In Western thought, doubt is often seen as a weakness—a lack of conviction or a failure to know. We are taught to eliminate uncertainty as quickly as possible. But in the Zen tradition, doubt is something entirely different. It is not an obstacle to be removed; it is the engine of awakening.
There is a famous saying in Zen: "Great doubt, great awakening. Small doubt, small awakening. No doubt, no awakening."
This is not the skepticism of the philosopher who doubts everything to find logical proof. This is the Great Doubt (Daigi). It is the intense, visceral tension that arises when the logical mind hits a wall. It is the moment when your usual answers no longer satisfy you, when the ground beneath your feet seems to disappear, and you are left facing reality without the safety net of concepts.
This state of uncertainty is not a crisis. It is a threshold. It is the mind stripping away its illusions to see what remains.
Why call it a Genealogy? Because this doubt is not something you face alone. For centuries, masters have guided disciples through this very terrain.

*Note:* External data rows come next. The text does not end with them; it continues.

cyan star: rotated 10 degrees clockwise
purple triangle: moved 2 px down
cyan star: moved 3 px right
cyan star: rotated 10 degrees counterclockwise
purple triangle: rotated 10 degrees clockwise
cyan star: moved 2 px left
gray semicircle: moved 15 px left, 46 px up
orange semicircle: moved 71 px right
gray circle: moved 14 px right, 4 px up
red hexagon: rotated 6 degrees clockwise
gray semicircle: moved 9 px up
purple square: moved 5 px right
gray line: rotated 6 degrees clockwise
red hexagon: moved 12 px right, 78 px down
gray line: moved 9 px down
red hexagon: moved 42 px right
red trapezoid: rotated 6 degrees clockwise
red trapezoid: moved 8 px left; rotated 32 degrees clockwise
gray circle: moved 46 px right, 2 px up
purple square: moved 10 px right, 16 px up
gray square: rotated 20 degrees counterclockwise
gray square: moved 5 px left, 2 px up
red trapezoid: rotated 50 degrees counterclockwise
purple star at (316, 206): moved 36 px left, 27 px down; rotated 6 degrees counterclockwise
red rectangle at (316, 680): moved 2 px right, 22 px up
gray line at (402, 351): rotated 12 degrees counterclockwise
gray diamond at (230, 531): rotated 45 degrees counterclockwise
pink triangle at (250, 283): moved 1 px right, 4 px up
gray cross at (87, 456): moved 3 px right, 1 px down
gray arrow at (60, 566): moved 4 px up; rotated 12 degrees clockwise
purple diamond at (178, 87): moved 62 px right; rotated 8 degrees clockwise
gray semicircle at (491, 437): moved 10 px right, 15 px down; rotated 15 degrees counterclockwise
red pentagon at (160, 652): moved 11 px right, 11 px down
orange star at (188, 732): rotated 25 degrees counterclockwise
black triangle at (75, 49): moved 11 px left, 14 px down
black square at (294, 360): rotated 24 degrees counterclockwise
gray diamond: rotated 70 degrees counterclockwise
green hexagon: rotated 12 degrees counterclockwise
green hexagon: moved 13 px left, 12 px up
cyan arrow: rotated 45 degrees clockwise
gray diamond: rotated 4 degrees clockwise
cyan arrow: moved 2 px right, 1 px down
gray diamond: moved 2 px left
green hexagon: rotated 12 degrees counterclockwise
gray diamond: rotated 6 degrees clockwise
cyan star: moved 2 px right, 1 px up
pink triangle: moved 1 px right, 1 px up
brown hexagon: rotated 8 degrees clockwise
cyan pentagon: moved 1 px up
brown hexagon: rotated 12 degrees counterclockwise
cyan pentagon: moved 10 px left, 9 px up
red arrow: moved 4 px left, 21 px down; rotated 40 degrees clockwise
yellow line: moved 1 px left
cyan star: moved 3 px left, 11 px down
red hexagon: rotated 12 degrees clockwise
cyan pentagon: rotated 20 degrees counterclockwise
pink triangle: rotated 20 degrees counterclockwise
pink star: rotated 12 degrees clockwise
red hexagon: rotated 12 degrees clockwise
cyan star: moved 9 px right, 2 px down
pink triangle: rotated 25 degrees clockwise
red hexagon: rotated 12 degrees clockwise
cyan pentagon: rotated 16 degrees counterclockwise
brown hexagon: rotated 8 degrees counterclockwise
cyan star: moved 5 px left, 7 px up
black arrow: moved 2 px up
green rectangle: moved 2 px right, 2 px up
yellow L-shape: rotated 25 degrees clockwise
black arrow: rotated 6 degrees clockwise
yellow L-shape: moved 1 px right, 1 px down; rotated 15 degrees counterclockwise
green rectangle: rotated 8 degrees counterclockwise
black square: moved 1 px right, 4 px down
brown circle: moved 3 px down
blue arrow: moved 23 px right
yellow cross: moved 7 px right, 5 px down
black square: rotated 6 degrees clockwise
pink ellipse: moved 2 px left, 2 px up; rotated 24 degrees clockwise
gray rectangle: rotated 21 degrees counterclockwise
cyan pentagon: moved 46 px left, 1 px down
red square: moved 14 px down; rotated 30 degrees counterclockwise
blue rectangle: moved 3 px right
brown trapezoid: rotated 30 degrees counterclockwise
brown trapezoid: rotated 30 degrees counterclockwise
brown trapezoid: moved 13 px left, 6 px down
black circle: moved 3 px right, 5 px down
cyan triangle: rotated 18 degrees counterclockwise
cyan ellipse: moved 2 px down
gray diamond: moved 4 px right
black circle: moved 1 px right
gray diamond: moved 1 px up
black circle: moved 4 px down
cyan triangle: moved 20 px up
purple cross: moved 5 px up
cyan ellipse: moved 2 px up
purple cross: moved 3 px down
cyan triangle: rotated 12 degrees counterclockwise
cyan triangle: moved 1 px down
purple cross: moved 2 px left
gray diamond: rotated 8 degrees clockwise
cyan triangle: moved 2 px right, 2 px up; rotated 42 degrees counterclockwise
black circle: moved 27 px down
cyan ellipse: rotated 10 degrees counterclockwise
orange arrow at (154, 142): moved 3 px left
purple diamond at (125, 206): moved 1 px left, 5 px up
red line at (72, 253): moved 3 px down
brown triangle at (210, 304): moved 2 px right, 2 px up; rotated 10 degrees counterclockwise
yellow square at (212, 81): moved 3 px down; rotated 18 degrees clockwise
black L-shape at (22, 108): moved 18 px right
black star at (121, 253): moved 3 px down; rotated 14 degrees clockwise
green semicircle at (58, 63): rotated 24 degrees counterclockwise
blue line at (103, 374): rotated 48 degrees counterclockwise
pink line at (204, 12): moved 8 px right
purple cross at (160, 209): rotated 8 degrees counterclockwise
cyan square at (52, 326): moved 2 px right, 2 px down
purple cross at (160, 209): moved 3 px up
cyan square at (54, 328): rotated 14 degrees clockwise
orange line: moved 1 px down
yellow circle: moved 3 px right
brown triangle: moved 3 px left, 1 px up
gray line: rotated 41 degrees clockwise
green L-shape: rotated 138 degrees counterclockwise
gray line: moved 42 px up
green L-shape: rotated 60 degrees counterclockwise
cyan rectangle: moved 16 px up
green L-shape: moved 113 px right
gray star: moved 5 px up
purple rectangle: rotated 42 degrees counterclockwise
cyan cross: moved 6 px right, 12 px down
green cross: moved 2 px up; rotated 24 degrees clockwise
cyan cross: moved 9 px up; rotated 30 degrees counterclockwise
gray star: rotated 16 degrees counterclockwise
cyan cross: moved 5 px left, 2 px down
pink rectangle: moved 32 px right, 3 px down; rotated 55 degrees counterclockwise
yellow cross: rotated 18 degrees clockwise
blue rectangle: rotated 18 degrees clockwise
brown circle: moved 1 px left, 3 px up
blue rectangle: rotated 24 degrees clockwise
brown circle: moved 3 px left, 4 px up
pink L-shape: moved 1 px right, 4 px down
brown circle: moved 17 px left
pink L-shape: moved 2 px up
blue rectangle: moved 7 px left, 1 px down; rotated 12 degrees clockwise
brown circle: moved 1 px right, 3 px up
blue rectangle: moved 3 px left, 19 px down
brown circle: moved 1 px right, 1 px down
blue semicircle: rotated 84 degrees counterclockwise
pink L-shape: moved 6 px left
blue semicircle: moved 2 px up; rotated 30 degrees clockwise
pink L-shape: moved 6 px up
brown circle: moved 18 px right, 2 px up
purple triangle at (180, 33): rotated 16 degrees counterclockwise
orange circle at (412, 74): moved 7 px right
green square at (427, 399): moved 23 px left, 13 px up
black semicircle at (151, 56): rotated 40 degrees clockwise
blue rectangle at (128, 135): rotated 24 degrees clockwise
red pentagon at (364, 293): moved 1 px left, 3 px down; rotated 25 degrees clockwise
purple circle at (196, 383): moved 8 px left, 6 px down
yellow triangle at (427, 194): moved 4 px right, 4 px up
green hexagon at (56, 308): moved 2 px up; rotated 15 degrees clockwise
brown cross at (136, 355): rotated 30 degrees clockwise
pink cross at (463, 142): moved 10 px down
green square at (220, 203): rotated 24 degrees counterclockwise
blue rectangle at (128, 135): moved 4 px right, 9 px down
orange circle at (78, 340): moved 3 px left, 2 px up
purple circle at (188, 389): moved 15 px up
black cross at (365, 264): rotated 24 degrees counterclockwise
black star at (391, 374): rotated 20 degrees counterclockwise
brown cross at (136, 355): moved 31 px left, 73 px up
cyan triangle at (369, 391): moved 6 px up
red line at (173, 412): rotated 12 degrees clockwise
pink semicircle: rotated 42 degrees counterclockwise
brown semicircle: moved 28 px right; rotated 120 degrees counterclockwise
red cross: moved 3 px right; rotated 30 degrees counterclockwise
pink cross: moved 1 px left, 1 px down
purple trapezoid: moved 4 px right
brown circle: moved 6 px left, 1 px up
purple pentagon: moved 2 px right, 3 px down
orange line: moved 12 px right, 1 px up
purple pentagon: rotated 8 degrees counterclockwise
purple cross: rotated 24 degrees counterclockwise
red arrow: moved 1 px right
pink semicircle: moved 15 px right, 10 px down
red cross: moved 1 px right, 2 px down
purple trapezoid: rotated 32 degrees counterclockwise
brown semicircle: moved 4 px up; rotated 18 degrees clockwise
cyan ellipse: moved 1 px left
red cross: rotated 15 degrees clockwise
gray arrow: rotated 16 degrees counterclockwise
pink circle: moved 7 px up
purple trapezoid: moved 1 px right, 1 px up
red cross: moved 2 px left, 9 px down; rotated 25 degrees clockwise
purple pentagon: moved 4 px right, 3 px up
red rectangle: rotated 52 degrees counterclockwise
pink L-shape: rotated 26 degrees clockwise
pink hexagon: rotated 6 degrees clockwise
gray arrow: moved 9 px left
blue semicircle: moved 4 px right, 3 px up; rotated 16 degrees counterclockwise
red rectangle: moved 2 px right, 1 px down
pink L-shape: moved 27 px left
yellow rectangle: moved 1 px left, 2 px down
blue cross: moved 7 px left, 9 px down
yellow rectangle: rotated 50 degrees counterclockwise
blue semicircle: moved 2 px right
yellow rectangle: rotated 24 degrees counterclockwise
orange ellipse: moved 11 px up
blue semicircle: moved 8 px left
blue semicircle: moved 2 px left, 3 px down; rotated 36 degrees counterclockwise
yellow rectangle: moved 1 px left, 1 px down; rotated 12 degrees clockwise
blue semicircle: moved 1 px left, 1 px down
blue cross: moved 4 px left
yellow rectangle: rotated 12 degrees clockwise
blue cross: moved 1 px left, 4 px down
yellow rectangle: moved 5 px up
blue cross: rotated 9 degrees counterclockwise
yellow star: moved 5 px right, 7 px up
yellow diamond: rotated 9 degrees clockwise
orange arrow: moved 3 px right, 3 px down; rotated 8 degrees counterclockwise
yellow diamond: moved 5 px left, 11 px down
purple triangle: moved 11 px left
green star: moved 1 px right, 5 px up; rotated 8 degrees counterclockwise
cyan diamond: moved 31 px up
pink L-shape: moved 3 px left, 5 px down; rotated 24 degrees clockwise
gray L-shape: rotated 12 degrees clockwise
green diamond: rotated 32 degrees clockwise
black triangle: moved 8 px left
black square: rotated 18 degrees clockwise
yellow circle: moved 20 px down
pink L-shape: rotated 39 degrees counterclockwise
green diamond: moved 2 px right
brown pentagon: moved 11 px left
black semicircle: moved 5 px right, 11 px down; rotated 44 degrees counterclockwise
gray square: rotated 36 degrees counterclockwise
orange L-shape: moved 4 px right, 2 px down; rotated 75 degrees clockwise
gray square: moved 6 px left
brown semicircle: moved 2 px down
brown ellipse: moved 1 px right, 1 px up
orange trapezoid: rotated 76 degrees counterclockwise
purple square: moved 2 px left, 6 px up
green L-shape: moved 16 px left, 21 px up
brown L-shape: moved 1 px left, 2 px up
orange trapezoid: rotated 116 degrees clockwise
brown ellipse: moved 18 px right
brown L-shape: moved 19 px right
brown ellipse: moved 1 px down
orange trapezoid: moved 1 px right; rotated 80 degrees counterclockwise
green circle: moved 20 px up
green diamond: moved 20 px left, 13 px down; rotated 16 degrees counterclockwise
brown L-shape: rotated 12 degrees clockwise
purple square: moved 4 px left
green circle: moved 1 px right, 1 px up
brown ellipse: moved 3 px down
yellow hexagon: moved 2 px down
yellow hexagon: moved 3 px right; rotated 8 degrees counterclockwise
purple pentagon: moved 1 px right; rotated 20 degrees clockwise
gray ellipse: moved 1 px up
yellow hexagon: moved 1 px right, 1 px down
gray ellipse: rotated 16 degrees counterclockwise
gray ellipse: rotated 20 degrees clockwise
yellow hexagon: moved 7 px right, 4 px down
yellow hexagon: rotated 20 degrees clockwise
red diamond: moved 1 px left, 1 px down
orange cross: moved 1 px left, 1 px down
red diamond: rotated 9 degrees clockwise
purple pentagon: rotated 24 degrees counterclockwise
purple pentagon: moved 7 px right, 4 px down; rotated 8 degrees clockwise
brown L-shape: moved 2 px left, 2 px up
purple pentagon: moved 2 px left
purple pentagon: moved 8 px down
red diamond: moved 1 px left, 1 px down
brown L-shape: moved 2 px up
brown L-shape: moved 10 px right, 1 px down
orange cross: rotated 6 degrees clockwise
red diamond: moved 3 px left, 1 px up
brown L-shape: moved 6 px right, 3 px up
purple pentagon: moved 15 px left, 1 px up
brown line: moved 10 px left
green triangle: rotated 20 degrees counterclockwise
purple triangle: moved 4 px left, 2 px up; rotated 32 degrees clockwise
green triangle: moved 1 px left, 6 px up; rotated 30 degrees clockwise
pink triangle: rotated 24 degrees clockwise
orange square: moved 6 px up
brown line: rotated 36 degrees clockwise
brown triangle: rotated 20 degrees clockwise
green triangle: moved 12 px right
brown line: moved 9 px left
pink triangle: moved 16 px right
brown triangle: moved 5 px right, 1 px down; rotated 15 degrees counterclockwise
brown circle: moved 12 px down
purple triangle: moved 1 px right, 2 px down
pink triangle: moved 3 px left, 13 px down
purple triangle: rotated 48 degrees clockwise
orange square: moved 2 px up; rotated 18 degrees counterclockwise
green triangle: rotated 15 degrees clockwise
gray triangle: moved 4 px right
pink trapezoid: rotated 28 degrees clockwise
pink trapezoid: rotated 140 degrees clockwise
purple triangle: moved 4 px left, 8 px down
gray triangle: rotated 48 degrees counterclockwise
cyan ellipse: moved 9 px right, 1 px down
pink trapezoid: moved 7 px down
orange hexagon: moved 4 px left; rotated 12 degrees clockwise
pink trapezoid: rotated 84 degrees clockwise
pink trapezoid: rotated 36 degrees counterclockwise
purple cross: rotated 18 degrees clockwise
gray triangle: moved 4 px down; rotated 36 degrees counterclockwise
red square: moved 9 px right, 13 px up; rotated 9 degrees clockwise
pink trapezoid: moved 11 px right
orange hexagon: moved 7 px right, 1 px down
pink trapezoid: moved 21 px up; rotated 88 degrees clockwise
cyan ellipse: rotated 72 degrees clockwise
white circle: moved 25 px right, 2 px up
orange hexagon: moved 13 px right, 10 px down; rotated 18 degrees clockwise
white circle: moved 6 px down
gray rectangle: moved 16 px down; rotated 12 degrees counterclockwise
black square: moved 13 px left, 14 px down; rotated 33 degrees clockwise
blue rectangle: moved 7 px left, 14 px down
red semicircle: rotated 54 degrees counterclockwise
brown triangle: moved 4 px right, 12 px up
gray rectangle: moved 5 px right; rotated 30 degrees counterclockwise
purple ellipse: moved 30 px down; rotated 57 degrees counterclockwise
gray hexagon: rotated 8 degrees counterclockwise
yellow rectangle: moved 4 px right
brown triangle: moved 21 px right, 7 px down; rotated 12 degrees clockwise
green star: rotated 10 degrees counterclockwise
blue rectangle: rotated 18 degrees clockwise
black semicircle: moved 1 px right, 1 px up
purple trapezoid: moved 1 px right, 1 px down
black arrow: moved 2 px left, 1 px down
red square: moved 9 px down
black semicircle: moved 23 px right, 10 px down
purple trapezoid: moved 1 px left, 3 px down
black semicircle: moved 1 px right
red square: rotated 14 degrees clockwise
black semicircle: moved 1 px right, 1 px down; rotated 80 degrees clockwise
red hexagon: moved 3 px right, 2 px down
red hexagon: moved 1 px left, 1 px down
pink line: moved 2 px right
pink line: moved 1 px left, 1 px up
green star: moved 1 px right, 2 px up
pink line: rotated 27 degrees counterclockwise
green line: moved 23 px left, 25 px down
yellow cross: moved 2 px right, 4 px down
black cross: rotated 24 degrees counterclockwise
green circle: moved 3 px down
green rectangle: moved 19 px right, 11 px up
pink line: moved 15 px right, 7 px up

They did not transmit dogmas or fixed beliefs. They transmitted the capacity to dwell in uncertainty until it blossomed into clarity.
The "genealogy" is the lineage of those who dared to let go. It is the shared experience of waking up, passed from teacher to student, not as information, but as a living fire. Each story in this collection is a link in that chain, showing how doubt, when fully embraced, transforms into wisdom.
If you are reading this, you likely have questions. Perhaps you feel a sense of unrest, a feeling that there must be more to life than surface appearances. Do not suppress that feeling. Do not rush to answer it with easy consolations.
Instead, lean into it. Let the question burn. In the space of that open, honest doubt, you will find the clarity you are seeking. The Genealogy of Doubt is an invitation to stop fighting your uncertainty and start walking through it.